• **SOURCE**:
- - - - -
AMENDMENT NO. 1 TO SHARE PURCHASE AGREEMENT
Exhibit 10.1
AMENDMENT NO. 1
TO
THIS AMENDMENT NO. 1 to Share Purchase Agreement (“Amendment No.1”) is entered into as of the 14th day of November, 2019, but made effective as of July 15, 2019, by and between WAVETECH GmbH, a German corporation (the “Company”), and SPECTRUM GLOBAL SOLUTIONS, INC., a Nevada corporation (“Buyer”), for the purpose of amending that certain Share Purchase Agreement between the parties dated as of July 15, 2019 (the “Agreement”).
In consideration of the mutual promises and covenants herein and other good and valuable consideration, the receipt and sufficiency of which is hereby acknowledged, the Parties agree as follows:
1. Capitalized terms used but not defined herein shall have the meanings ascribed to them in the Agreement.
2. Article I of the Agreement is hereby amended to include the defined terms described on Exhibit A attached hereto and by this reference made a part hereof.
3. Section 2.2 of the Agreement is hereby replaced with Section 2.2 set forth on Exhibit B attached hereto and by this reference made a part hereof.
4. Section 2.3 of the Agreement is hereby replaced with Section 2.3 set forth on Exhibit C attached hereto and by this reference made a part hereof.
- - - - -
• **ITEMS**:
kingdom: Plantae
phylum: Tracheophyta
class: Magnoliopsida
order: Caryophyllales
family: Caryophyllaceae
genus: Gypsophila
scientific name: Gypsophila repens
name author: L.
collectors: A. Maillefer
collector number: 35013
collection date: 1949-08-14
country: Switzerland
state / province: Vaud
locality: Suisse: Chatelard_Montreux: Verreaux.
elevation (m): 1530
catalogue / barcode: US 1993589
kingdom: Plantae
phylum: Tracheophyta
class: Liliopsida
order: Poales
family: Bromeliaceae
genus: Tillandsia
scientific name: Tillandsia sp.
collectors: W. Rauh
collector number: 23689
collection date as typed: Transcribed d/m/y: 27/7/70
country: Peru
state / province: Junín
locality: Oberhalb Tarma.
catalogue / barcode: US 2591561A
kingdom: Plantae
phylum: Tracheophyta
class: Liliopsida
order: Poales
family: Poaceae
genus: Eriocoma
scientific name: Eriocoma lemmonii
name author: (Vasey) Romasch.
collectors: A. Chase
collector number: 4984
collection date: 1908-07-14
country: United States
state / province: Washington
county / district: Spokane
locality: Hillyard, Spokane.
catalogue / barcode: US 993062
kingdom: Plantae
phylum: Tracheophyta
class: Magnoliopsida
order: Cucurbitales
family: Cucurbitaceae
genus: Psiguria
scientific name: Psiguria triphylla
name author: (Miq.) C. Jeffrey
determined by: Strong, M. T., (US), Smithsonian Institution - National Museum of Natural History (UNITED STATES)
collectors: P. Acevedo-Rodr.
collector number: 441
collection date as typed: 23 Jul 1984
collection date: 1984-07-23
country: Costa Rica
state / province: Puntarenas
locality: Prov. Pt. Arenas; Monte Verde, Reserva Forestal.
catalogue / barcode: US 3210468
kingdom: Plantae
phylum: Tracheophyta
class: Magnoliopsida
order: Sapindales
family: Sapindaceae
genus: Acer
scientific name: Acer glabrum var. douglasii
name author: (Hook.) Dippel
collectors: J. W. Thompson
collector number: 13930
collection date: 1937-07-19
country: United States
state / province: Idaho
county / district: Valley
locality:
- - - - -
• **TASK SET**:
(a) In the share purchase amendment, under which state's laws is the Buyer incorporated?
(b) Rewrite the paragraph of the share purchase amendment beginning "THIS AMENDMENT NO. 1 to Share Purchase Agreement" as a short list, keeping its main facts.

• **SOLUTIONS FOR EACH TASK**:
(a) Nevada.

(b)
- Document: Amendment No. 1 to Share Purchase Agreement
- Entered into: November 14, 2019
- Effective: July 15, 2019
- Parties: WAVETECH GmbH, a German corporation (the "Company"), and SPECTRUM GLOBAL SOLUTIONS, INC., a Nevada corporation ("Buyer")
- Purpose: to amend the Share Purchase Agreement between the parties dated July 15, 2019 (the "Agreement")